* _Vorliegender Text_:
####

Sein Auftritt hatte sich von den meisten anderen deutlich unterschieden. Er verzichtete auf eine spektakuläre Bühnenshow und auch auf Background-Tänzer. Sein Lied "Amar Pelos Dois" sang er auf Portugiesisch (mehr zu Salvador Sobral finden Sie hier). Es war ein ruhiger Titel. "Portugal ist sehr, sehr interessant, weil es eben so anders ist", hatte ARD-Kommentator Peter Urban vor dem ESC-Finale gesagt. Hier sehen Sie ein Youtube-Video von Sobrals Auftritt im ESC-Halbfinale:

Und Levina? "Ich hoffe auf Platz 10 bis 15", hatte Urban vor dem ESC-Finale gesagt. Nach dem Auftritt der 26-Jährigen am Samstagabend lobte der legendäre ESC-Kommentator: "Toll gesungen." Dass es am Ende doch nur der vorletzte Platz wurde, "kann ich nicht verstehen", sagte Urban. "Levina hat das echt nicht verdient. Eine Erklärung habe ich nicht." Auf der deutschen ESC-Party in Hamburg sagte Barbara Schöneberger: "Ich weiß jetzt auch nicht mehr, was wir noch machen sollen."

####

* _Deine Aufgabe_:
Stimmen diese drei Aussagen mit dem Text über den ESC-Auftritt überein? Antworte jeweils mit Ja oder Nein und zitiere die entscheidenden Worte aus dem Text.
1. Sobral sang sein Lied auf Englisch.
2. Urban hatte für Levina auf Platz 10 bis 15 gehofft.
3. Sobral trat mit Background-Tänzern auf.

* _Gespeicherte Daten_:

####

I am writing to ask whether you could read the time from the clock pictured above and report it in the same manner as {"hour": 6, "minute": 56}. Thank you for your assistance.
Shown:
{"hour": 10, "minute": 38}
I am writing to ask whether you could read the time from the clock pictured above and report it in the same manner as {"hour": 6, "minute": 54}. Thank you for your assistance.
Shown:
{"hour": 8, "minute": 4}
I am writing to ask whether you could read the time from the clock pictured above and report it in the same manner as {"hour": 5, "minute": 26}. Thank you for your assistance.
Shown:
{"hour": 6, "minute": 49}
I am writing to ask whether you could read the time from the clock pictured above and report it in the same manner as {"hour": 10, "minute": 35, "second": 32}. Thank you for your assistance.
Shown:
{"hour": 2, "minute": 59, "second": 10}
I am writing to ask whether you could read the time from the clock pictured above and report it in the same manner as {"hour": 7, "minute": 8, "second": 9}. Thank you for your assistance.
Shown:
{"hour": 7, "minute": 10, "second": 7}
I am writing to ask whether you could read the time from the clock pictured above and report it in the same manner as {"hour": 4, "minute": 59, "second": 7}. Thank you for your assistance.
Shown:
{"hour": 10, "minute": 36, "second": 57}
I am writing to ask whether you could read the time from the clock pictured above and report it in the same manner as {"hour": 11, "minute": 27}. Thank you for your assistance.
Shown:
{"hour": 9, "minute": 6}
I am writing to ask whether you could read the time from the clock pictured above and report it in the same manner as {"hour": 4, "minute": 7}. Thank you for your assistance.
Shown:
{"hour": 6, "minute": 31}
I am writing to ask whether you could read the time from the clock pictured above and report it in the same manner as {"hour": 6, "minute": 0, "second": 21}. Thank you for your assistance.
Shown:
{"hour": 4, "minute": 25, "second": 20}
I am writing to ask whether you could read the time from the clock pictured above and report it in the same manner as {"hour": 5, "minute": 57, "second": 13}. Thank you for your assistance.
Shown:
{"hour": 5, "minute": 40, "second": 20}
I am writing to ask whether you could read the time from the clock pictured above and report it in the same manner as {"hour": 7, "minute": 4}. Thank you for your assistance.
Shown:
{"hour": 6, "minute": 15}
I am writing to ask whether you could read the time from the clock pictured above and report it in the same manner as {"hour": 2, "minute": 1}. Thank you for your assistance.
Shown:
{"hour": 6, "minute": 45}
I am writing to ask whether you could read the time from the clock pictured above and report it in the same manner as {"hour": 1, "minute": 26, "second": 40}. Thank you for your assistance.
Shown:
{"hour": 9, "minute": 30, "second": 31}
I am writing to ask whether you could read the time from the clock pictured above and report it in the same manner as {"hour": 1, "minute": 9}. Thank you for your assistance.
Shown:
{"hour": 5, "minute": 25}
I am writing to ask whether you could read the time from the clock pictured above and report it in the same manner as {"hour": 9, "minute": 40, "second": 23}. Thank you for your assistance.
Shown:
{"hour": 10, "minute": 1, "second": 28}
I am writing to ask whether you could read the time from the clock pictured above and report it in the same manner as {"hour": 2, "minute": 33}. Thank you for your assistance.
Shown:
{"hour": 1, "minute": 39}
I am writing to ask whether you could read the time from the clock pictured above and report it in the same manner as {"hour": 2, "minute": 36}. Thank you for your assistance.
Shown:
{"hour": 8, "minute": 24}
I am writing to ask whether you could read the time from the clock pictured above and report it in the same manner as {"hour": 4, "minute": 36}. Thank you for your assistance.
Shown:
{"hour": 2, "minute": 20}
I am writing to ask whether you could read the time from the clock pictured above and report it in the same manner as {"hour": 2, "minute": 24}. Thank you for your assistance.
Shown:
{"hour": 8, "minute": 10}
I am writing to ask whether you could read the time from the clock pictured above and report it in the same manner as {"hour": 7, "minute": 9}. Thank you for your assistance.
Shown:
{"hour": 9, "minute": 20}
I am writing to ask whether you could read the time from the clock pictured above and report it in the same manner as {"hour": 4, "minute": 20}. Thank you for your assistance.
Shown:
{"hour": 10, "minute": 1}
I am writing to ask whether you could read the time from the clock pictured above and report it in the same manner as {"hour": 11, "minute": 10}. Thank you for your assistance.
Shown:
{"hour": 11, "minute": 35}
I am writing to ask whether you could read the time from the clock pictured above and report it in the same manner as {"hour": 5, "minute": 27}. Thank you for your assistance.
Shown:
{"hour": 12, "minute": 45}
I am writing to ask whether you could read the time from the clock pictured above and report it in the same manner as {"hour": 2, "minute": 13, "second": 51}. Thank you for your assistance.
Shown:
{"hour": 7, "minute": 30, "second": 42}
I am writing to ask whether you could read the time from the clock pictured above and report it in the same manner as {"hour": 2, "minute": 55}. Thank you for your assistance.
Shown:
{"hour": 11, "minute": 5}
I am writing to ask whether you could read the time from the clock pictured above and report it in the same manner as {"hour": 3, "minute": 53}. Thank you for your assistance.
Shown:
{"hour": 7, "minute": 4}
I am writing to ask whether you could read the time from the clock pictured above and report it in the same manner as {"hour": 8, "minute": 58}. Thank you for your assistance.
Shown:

####

* _Lösung_:
1. Nein: „sang er auf Portugiesisch“
2. Ja: „Ich hoffe auf Platz 10 bis 15“
3. Nein: „Er verzichtete auf eine spektakuläre Bühnenshow und auch auf Background-Tänzer.“